Sunday, November 07, 2010

Slothful


The creature above, who appears to be giving the camera his version of 'the finger, is a three toed sloth. I suppose that might just be his/her version of the finger, if you only have three fingers/toes who's to say what is the proper way to express your feeling about having your picture taken by some meddlesome jackass with a camera.

Truth is, I don't like having my picture taken either, which is one of the two things I share with the above animal. The second thing is 'sloth' the animal above, for good or bad, has become a synonym for being a lazy bastard. I am not too familiar with the habits of the fellow above, he might be industrious but just slow. However, I am not industrious, nor slow, I am just plain lazy. Which, in many ways, is a terrible, terrible shame. In my previous post, I expressed my amazement that Krudy was about to churn out 17 pages a day of wonderful writing. In the week or so since I wrote that post, I have been thinking about that amazement, and have come to the conclusion that the number is not as amazing as I first believed.

The quantity is still pretty high, and the quality remains miles ahead of anything I could ever put on paper, but I figure that Krudy had a couple of very important advantages, (besides massive amounts of actual talent, which I do not possess). One of those, and perhaps the most important of them, was motivation. Krudy lived by his pen (for the most part at least, sometimes he lived by gambling, and off of admiring women), I live by having an actual job/career which requires my physical presence in my cube, a certain number of hours a week. Those hours either passed by actually doing work, or whiled away wishing I was somewhere, anywhere, else in the world, have a tendency to cut into my writing time.

This previous shackle on my time, also prevents me from living the dissolute live style that Krudy lived. I am doing my dead level best to live the libertine life, but my alarm jolts me awake at 6 a.m. every weekday. That has a chilling effect on my desire to stay out until dawn, drinking myself stupid, and telling my companions 'to come back, and talk some more.' Most of my companions are also gainfully employed, and would not be out drinking until dawn if I paid them, and that is something I am not quite prepared to do. I don't know how much of his output Krudy churned out during those long nights abusing his body with booze, but I suspect that even if he wasn't physically writing down his brilliant words, he was thinking them. I also suspect, that a great deal of his 'material' was found in whichever den of iniquity he was inhabiting.

The relatively few hours I spend in my own dens of iniquity do provide me with a great deal of material as well, though I have yet to learn the 'write this shit down before you get to drunk to remember rule'. There have been any number of blog posts, and 'characters' that have flitted through my life, and my imagination that have been lost to time because of my lack of ambition. Not that I would be able to do them justice, but at least the material would contribute to the 17 page quota that I should be able to meet. Even though I am forced by my economic obligations, and my lack of courage to just throw it all over, run off to Europe, and write or starve, this does not fully exonerate my lack of output.

The second advantage Krudy possess over me is actually more of a disadvantage to me as opposed to an advantage to him.
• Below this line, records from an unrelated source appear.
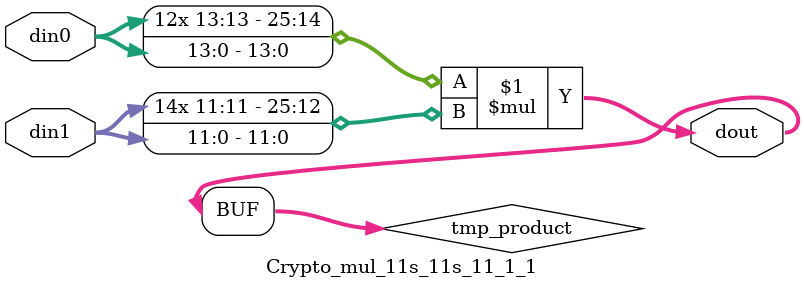
<source format=v>

`timescale 1 ns / 1 ps

  module Crypto_mul_11s_11s_11_1_1(din0, din1, dout);
parameter ID = 1;
parameter NUM_STAGE = 0;
parameter din0_WIDTH = 14;
parameter din1_WIDTH = 12;
parameter dout_WIDTH = 26;

input [din0_WIDTH - 1 : 0] din0; 
input [din1_WIDTH - 1 : 0] din1; 
output [dout_WIDTH - 1 : 0] dout;

wire signed [dout_WIDTH - 1 : 0] tmp_product;













assign tmp_product = $signed(din0) * $signed(din1);








assign dout = tmp_product;







endmodule

</source>
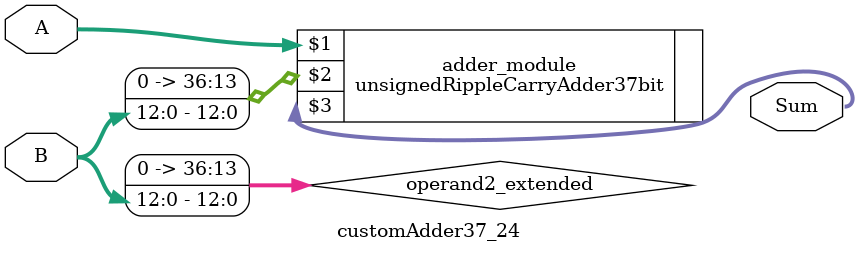
<source format=v>
module customAdder37_24(
                        input [36 : 0] A,
                        input [12 : 0] B,
                        
                        output [37 : 0] Sum
                );

        wire [36 : 0] operand2_extended;
        
        assign operand2_extended =  {24'b0, B};
        
        unsignedRippleCarryAdder37bit adder_module(
            A,
            operand2_extended,
            Sum
        );
        
        endmodule
        
</source>
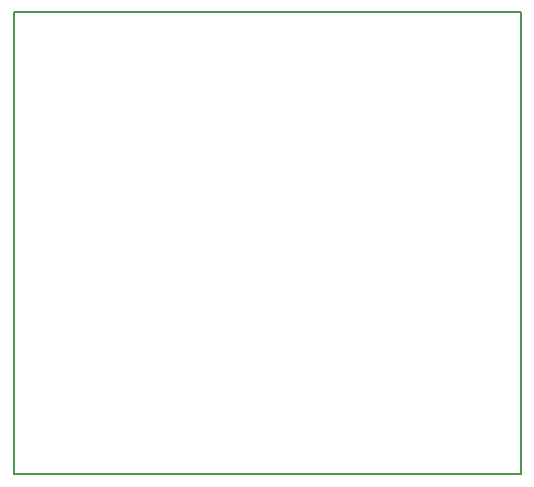
<source format=gbr>
%TF.GenerationSoftware,KiCad,Pcbnew,8.0.2-1*%
%TF.CreationDate,2025-03-24T16:41:03-06:00*%
%TF.ProjectId,NeoChepe,4e656f43-6865-4706-952e-6b696361645f,rev?*%
%TF.SameCoordinates,Original*%
%TF.FileFunction,Profile,NP*%
%FSLAX46Y46*%
G04 Gerber Fmt 4.6, Leading zero omitted, Abs format (unit mm)*
G04 Created by KiCad (PCBNEW 8.0.2-1) date 2025-03-24 16:41:03*
%MOMM*%
%LPD*%
G01*
G04 APERTURE LIST*
%TA.AperFunction,Profile*%
%ADD10C,0.200000*%
%TD*%
G04 APERTURE END LIST*
D10*
X95500000Y-69600000D02*
X138400000Y-69600000D01*
X138400000Y-108700000D01*
X95500000Y-108700000D01*
X95500000Y-69600000D01*
M02*

</source>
Krudy did not have ESPN, FOX Soccer Channel, Twitter, Facebook, and a myriad of other external time wasters to distract him from his main task of writing. I am sure that he would have dealt with these distractions better than I do, but the fact that they are they is a huge problem for me. Clearly, being a lazy bastard, I can plop my ass down on my couch for hours, and watch American football, futbol, or women's curling without having a single thought worth writing down in my head. It is something that I despair of, but have been unable to control for quite some time.

Common sense tells me I should take the leap, cut the cable, and then just see if I can manage to increase my 'output'. Reality tells me that would last a week before I went crazy from boredom, or just starting spending even more time at a pub that has a Television. This advantage/disadvantage is entirely a product of my time, but it is something that I should be able to overcome. If, as I mentioned before, I wasn't such a lazy bastard. Since I am a lazy bastard, and I also don't take my writing particularly seriously, I am unable to break out of this vicious circle, and 'create' a blog post in a very sporadic fashion. These two issues aren't solely responsible for my lack of output, there is the argument to be made (and it is quite valid) that since I have not spoken aloud to another human being in two whole days, I should have loads, and loads of time on my hands in which to write something down. It is a very valid argument, and one which I have no valid rebuttal except to reiterate that I am a lazy, lazy bastard.


I am not as lucky, or as good a gambler as he was, nor do I have an army of admiring ladies to offer me financial support (amongst other things), but that is no excuse for being a sloth, and I am sure Krudy had his own set of outside distractions that may have lowered his production. I also suspect that, if he were alive, he would tell me to 'quit fucking whining, and get busy writing, or just give it up altogether.' Of course, he would tell me that in Hungarian, and I would probably look at him like he was as mad as a March hare, but in any language the point would be made. The good news is, if there is any good news to be found here, is that I have somehow managed to have turned being lazy into quite a lengthy blog post. I am not sure, since I am an American, but I am willing to believe that this fits the definition of irony.